Cystoisosporiasis is infection with the protozoan Cystoisospora belli (previously known as Isospora belli). Symptoms include watery diarrhea with gastrointestinal and systemic symptoms. Diagnosis is by detection of characteristic oocysts in stool or intestinal biopsy specimens. Treatment is usually with trimethoprim/sulfamethoxazole (TMP/SMX).
(See also Overview of Intestinal Protozoan and Microsporidia Infections.)
Cystoisosporiasis is caused by obligate intracellular protozoa that infect intestinal epithelial cells. Transmission is by the fecal-oral route via food or water contaminated with feces from an infected person. Cystoisosporiasis occurs worldwide and is most common in tropical and subtropical climates. Residents of and travelers to endemic areas are at risk.
Image from the Centers for Disease Control and Prevention Image Library.
The life cycle of C. belli is similar to that of Cryptosporidium, except that oocysts passed in stool are not sporulated. Thus, when freshly passed in stools, the oocysts are not infective, and direct fecal-oral transmission cannot occur. The oocysts require days to weeks in the environment to sporulate and, therefore, direct person-to-person transmission is unlikely. The sporulated oocysts are ingested in contaminated food or water and excyst in the gastrointestinal tract, releasing sporozoites. The sporozoites invade the epithelial cells of the small intestine, replicate, and mature into oocysts, which are shed in stool.

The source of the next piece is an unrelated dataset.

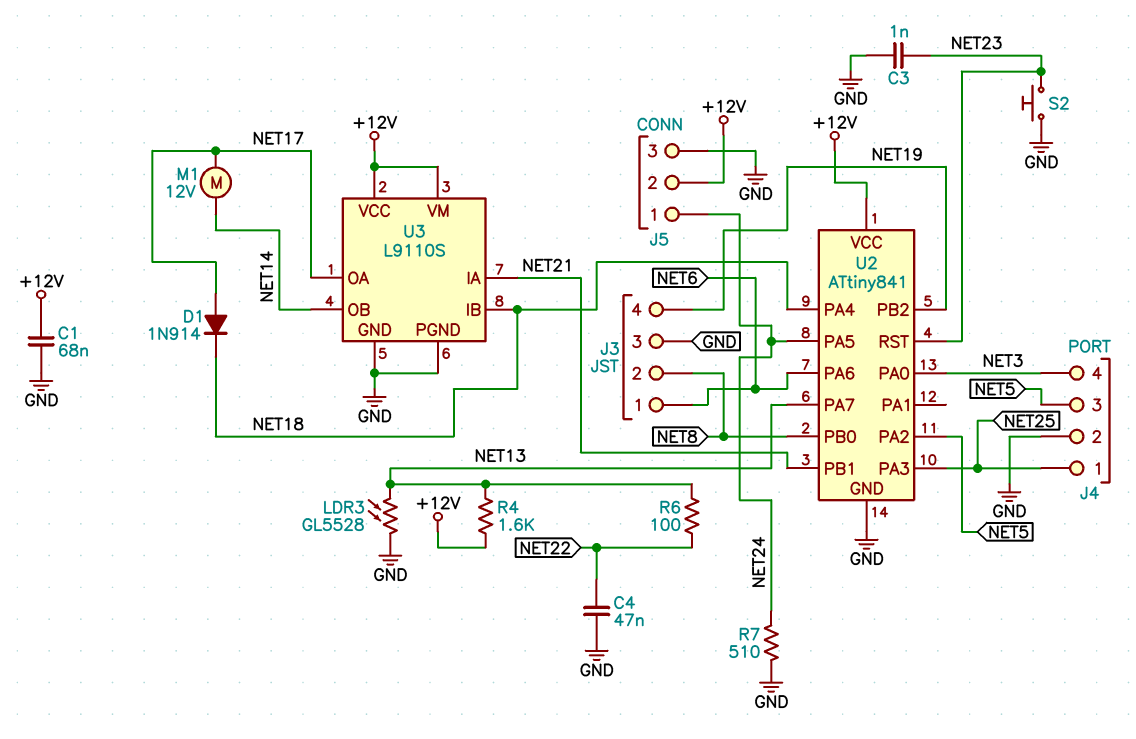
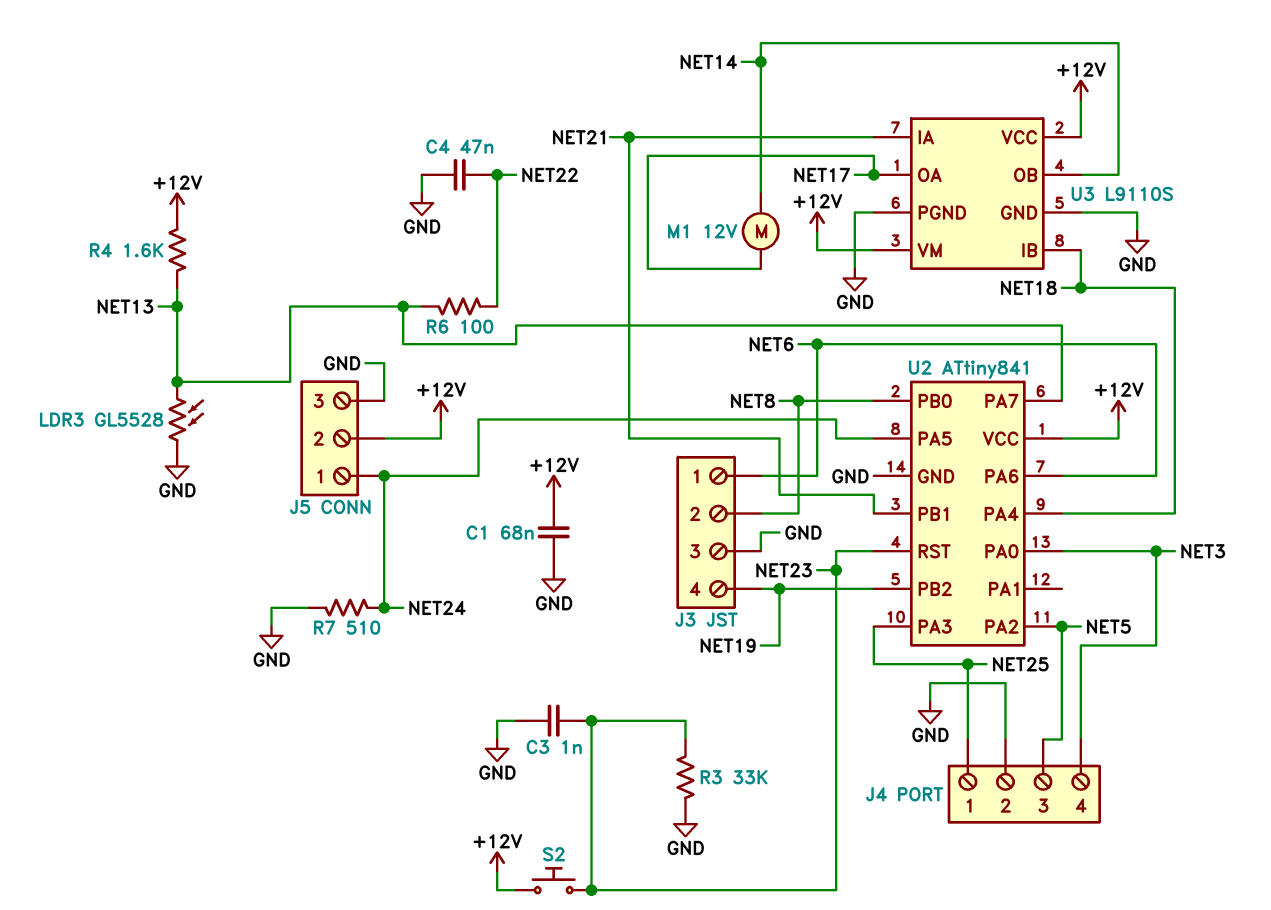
D1: diode 1N914 (A NET17, K NET18) -> none
R3: none -> 33k (GND, NET23)
S2: button (GND, NET23) -> button (+12V, NET23)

Symptoms and Signs of Cystoisosporiasis
The primary symptom of cystoisosporiasis is sudden, nonbloody, watery diarrhea, with fever, abdominal cramps, nausea, anorexia, and malaise. In immunocompetent patients, the illness usually resolves spontaneously but can last weeks.
In hosts with depressed cell-mediated immunity as occurs in end-stage HIV, cystoisosporiasis may cause a prolonged illness with severe, intractable, voluminous diarrhea, and weight loss resembling that of cryptosporidiosis.
Diagnosis of Cystoisosporiasis
Microscopic examination of stool
Diagnosis of cystoisosporiasis is by detection of oocysts via microscopic examination of the stool. A modified Ziehl-Neelsen or Kinyoun acid-fast staining technique can help identify Cystoisospora oocysts. Oocysts of Cystoisospora are autofluorescent. Cystoisospora oocysts are larger than Cyclospora and Cryptosporidium oocysts, are ellipsoidal, and may contain one or two sporoblasts.
Multiple (≥ 3) stool specimens may be needed because cyst secretion may be intermittent.
Diagnosis is sometimes made only when intracellular parasite stages are detected in biopsies of intestinal tissue.
In cystoisosporiasis, the stool may contain Charcot-Leyden crystals (hexagonal, double-pointed, and often needlelike crystals) derived from eosinophils.
Cystoisosporiasis may result in peripheral blood eosinophilia.
Treatment of Cystoisosporiasis
Trimethoprim/sulfamethoxazole (TMP/SMX)
Treatment of choice for cystoisosporiasis is double-strength TMP/SMX for 7 to 10 days (see Centers for Disease Control and Prevention: Treatment for Cyclosporiasis).
In patients with end-stage HIV, higher doses and longer duration may be needed, and treatment of acute infection is usually followed by long-term suppressive therapy (one double-strength 160 mg/800 mg TMP/SMX tablet 3 times weekly) to prevent relapse. Institution or optimization of antiretroviral therapy (ART) is important.
Prevention of Cystoisosporiasis
Prevention is by hand washing and food and water precautions.
In endemic regions, drinking water should be boiled or chlorinated, unpeeled fruit should be avoided, and vegetables cooked thoroughly. Detailed recommendations for international travelers are available in the Centers for Disease Control and Prevention (CDC) Yellow Book: Food & Water Precautions.